_GIVEN PASSAGE_.
┌──
Patinated plaster bust of Monsieur de Galhau by Jean-Joseph Carriès
Jean Joseph Carriès was born in Lyon in 1855, and was taken in at the age of 6 by the Company of the Daughters of Charity of Saint Vincent de Paul, after losing his parents. Mother Callamand, who was to be his "little mother", saw in him the genius he was to become and, after having placed him as an apprentice with the sculptor of religious objects of art Pierre Vermare, she endeavored to find commissions for him.
This is how the young Carriès, already noticed at the Salon of 1881, leaves on a trip to Vaudrevange, invited by Mrs. Onofrio, one of the patronesses of the orphanage, to stay with her son-in-law and daughter, Mr. and Mrs. de Villeroy, owner of an earthenware factory.
Monsieur de Galhau, uncle of Monsieur de Villeroy, was like a patriarch to this family who had kept the French spirit and language.
Carriès went there and was received in a benevolent way. He painted the portraits of his patrons, Monsieur de Villeroy and Monsieur de Galhau, as well as a medallion of the grandchildren of Monsieur de Villeroy.
The bust that we present here is a good example of the young artist's genius, where the intelligence of the model seems to inhabit the plaster.
A copy of this bust is kept in the Musée du Petit Palais in Paris.
└──
_SUPPLIED MATERIAL_.
┌──
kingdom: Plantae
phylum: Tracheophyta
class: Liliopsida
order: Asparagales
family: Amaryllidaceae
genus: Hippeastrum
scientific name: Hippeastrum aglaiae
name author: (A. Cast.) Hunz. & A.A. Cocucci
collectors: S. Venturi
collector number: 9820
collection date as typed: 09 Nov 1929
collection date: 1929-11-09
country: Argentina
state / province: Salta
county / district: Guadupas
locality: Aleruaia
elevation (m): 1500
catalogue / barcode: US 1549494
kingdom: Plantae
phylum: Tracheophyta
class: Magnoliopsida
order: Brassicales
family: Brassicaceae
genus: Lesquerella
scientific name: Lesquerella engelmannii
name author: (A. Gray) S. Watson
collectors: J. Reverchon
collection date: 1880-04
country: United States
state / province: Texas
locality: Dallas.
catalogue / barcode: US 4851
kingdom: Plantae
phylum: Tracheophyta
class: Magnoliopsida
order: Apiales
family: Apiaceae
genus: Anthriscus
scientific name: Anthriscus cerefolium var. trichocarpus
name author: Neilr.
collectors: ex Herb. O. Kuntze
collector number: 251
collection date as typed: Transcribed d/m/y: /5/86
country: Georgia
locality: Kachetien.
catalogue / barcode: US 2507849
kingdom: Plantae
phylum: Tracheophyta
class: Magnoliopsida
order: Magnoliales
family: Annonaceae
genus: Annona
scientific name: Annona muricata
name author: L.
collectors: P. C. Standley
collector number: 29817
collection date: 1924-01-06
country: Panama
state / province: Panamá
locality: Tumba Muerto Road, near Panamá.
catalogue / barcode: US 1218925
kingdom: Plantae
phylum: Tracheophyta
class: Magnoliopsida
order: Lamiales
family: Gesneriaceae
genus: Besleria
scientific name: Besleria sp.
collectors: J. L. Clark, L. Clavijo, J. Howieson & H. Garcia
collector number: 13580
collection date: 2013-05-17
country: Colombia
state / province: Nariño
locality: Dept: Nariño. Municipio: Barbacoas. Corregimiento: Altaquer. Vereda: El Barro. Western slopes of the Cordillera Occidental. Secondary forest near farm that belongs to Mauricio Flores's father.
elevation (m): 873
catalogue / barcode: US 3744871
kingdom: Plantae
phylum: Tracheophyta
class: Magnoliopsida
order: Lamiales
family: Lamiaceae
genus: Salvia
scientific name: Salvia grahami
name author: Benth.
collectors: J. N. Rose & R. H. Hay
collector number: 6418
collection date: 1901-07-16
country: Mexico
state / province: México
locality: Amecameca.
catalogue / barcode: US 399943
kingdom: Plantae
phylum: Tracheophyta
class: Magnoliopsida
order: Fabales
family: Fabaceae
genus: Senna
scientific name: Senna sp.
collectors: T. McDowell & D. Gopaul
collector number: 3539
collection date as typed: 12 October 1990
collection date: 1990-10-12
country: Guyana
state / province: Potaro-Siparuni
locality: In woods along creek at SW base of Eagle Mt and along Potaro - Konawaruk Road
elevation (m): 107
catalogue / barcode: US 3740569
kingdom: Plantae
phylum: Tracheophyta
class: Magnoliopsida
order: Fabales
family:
└──
_PROBLEMS TO SOLVE_.
(a) From the text on the Carriès bust, write out the part starting with "Patinated plaster bust" and going on through "spirit and language.".
(b) Using the text on the Carriès bust, decide whether each statement agrees with it, and back each yes or no with the deciding words quoted from the text. (i) Carriès was taken in by the Daughters of Charity of Saint Vincent de Paul when he was six. (ii) Monsieur de Galhau was the father-in-law of Monsieur de Villeroy. (iii) A copy of the bust is held in the Louvre.

_YOUR RESPONSES_.
(a)
Patinated plaster bust of Monsieur de Galhau by Jean-Joseph Carriès
Jean Joseph Carriès was born in Lyon in 1855, and was taken in at the age of 6 by the Company of the Daughters of Charity of Saint Vincent de Paul, after losing his parents. Mother Callamand, who was to be his "little mother", saw in him the genius he was to become and, after having placed him as an apprentice with the sculptor of religious objects of art Pierre Vermare, she endeavored to find commissions for him.
This is how the young Carriès, already noticed at the Salon of 1881, leaves on a trip to Vaudrevange, invited by Mrs. Onofrio, one of the patronesses of the orphanage, to stay with her son-in-law and daughter, Mr. and Mrs. de Villeroy, owner of an earthenware factory.
Monsieur de Galhau, uncle of Monsieur de Villeroy, was like a patriarch to this family who had kept the French spirit and language.

(b)
(i) Yes: "was taken in at the age of 6 by the Company of the Daughters of Charity of Saint Vincent de Paul"
(ii) No: "Monsieur de Galhau, uncle of Monsieur de Villeroy"
(iii) No: "A copy of this bust is kept in the Musée du Petit Palais in Paris."